To counter this, the West must abandon the illusion that treaties or deterrence alone will suffice. This is not a war over borders. It is a war over the right to define history itself.
🧨 From Ivan to Iskanders: The Empire That Cannot Die
The problem is not that Russia is stuck in its past. The problem is that it sacralizes its past, refuses to move on, and treats its imperial myths as instructions for the present.
- When Putin claims he must “return” Ukraine to Russia, he is channeling Ivan’s belief that territories cannot “leave” the Empire any more than a child can leave the womb.
- When Russian propaganda calls Kyiv the “mother of Russian cities,” it echoes the belief that Moscow is owed obedience by genealogical right, not legal agreement.
This is the schizophrenia of imperial identity: the delusion that one is forever destined to reunite what history, law, and people have chosen to separate.
But just as Ivan’s war in Livonia ended in military disaster and national collapse, so too will Putin’s crusade in Ukraine.
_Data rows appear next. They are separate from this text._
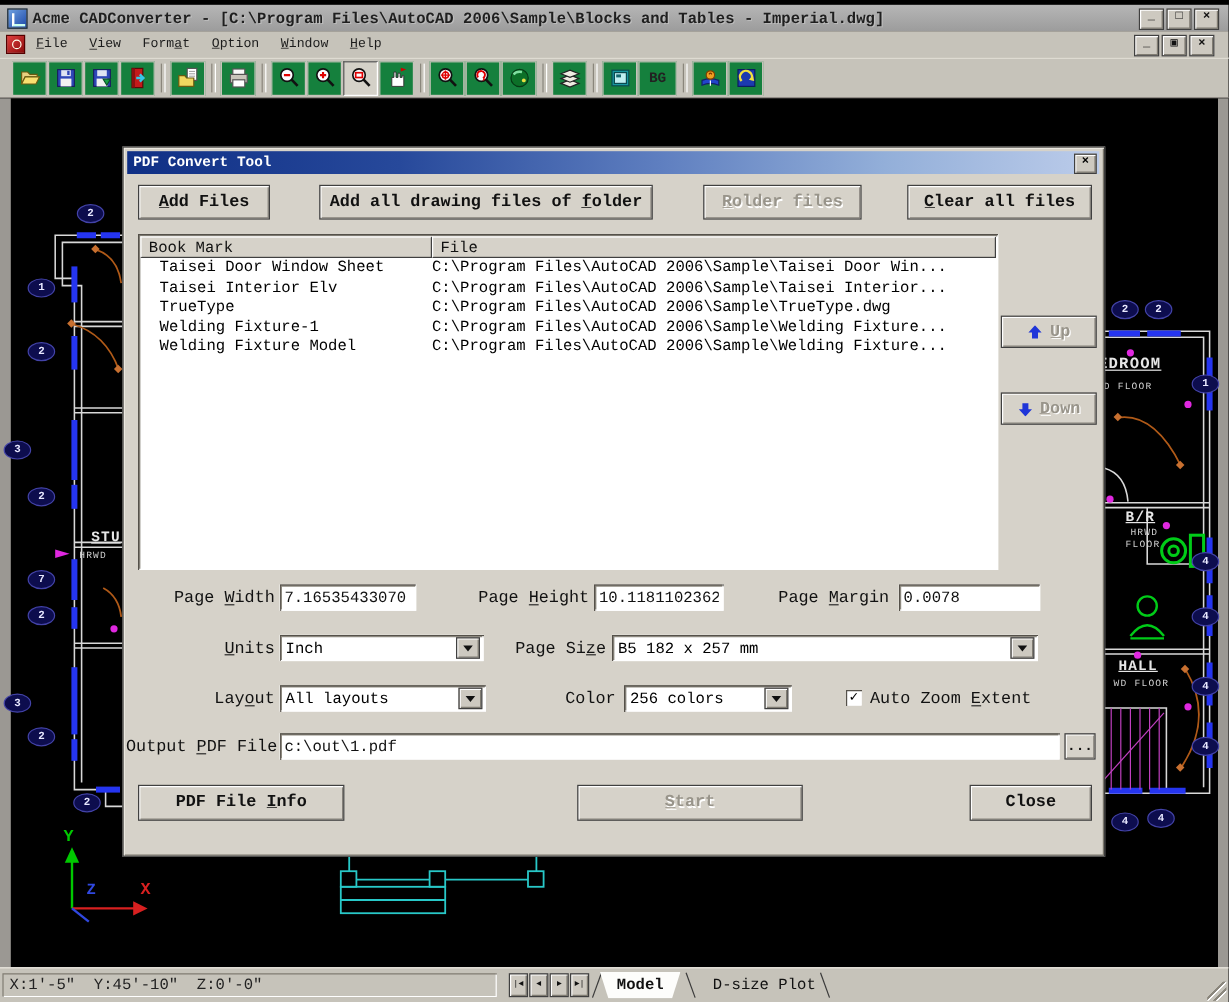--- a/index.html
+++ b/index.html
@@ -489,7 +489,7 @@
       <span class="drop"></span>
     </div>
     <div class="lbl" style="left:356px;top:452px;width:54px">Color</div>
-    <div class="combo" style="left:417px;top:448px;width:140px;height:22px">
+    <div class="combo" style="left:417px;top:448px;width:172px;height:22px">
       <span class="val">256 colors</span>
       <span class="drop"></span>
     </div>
The myth may endure, but the state behind it is cracking.
🧭 Conclusion: The Kremlin’s Bible Has No End
Until the West understands that Russia’s wars are not about territory but about meaning, about the restoration of metaphysical order, it will always underestimate the stakes.
Ivan IV saw himself as God’s anointed emperor, sent to reclaim sacred lands through fire and faith. So does Putin. The difference is only in weapons and media platforms.
The West must stop treating Moscow’s imperial schizophrenia as a quirk. It is a strategic doctrine, with historical depth and apocalyptic ambitions.
And like all religions built on conquest, it can only be stopped when its scripture is discredited, its rituals exposed, and its disciples held to account.